À l’heure de la cuisine d’auteurs, des chefs érigés en créateurs et autres pratiques culinaires à croquer, évoque les liens ténus qui se tissent entre l’art actuel et le contenu de nos assiettes. Que ce soit dans les livres de recettes, sur les plateaux de télévision, à la radio ou dans la presse, la cuisine semble soigner toujours davantage sa photogénie et ainsi être au coeur de nos vies. En atteste d’ailleurs l’apparition d’un vocabulaire inédit : cuisine bio, locavore, foodporn, slow food etc., qui alimente notre quotidien. C’est donc tout naturellement que le Radar concocte pour son dixième événement estival une exposition qui enchante aussi bien nos sens que nos papilles. La matière comestible y est envisagée tantôt comme un correcteur de la réalité, un souvenir de jeunesse, mais aussi un marqueur identitaire ou une image de vanité.
En poussant la porte de l’exposition, les visiteurs découvrent un parfum d’enfance qui flotte dans l’air. Ici, la vidéo She Wolf de Pilar Albarracín met en scène un célèbre conte pour enfant. Là, ce sont les gâteaux de Vincent Olinet qui rappellent les fêtes d’anniversaire. Quant aux deux vanités du duo d’artistes Agapanthe, elles ressemblent étrangement aux restes d’un déjeuner de fast food pour l’une et la fin d’un goûter sucré pour l’autre. Si ces sucreries sont appétissantes, à y regarder de plus près, le glaçage dégouline, l’eau est trouble et les couleurs sont suspectes. Il en va de même pour l’oeuvre de David Gouny qui engonce la bouteille de Ketchup® dans un vêtement trop petit. Et, si tout le monde a un jour rêvé de mettre la pagaille dans les rayons du supermarché, la vidéo d’Eduardo Srur exaucera ce rêve en explorant à contrario, le statut passif et aveugle du consommateur face aux rouages de la grande distribution.

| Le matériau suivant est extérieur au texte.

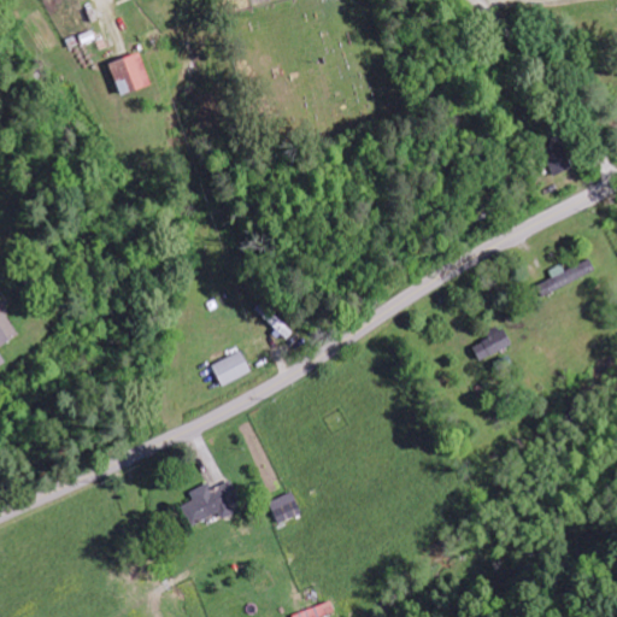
[(110,65),(122,99),(153,87),(140,54),(110,65)]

« Dites-moi ce que vous mangez et je vous dirai qui vous êtes ». Charles Fréger, dans une certaine mesure l’oeuvre de Natacha Lesueur, ainsi que Gilles Barbier ont en commun de proposer des œuvres qui font la part belle à cet adage. Si selon Lévi-Strauss, la cuisine traduit inconsciemment la structure d’une société, l’univers
gastronomique doit alors être examiné en tant que témoin des traditions et des identités. Détournés, les aliments se découvrent autrement et deviennent méconnaissables. Les artistes Nicolas Boulard, Stéphane Vigny et Léa Le Bricomte sont des virtuoses du renversement de situation et ont à cœur de déplacer le sens commun des choses, pour une nouvelle lecture du monde qui nous entoure. À partir de la manipulation des ustensiles de cuisine et de la matière alimentaire, les artistes produisent ici des œuvres hybrides qui n’ont pas fini de nous étonner.
La nourriture dans tout ce qu’elle contient d’éphémère et de périssable est l’une des métaphores du temps qui glisse, de la beauté qui fane. Véronique Ellena, Valérie Delarue et Paul Rebeyrolle jouent, chacun à leur manière de cette image qui colle à la peau de nos denrées. Les vanités autant que la nourriture cristallisent les saisons qui passent. Et s’il n’y a qu’un pas entre la nature morte et ces allégories de l’impermanence, il suffit de le sauter pour se retrouver dans un cabinet de curiosités. Mark Dion est justement connu pour ses installations inspirées des célèbres Wunderkammern. Ici, les aliments sont esquissés sur une grande table où s’expose une quantité gargantuesque de desserts. Le dessin préfigure une installation qui ne sera finalement jamais réalisée.
à croquer est ainsi pensée comme une exposition étonnante et détonante dans laquelle les œuvres sont appétissantes ! Sélectionnés pour la grande qualité de leur travail, les seize artistes de l’exposition ont abordé la nourriture tantôt avec un regard critique, une certaine délicatesse ou un imaginaire onirique, articulant et
développant les problématiques qui traversent nos aliments et leur représentation. Face à ce témoignage d’un nouveau regard porté sur le contenu de notre cuisine, le spectateur ne peut rester indifférent. Celui-ci est tour à tour amusé, nostalgique, dégoûté, séduit, dérangé, intrigué par ce festin original qui ne manque pas de nous en mettre, et plein les yeux, et l’eau à la bouche.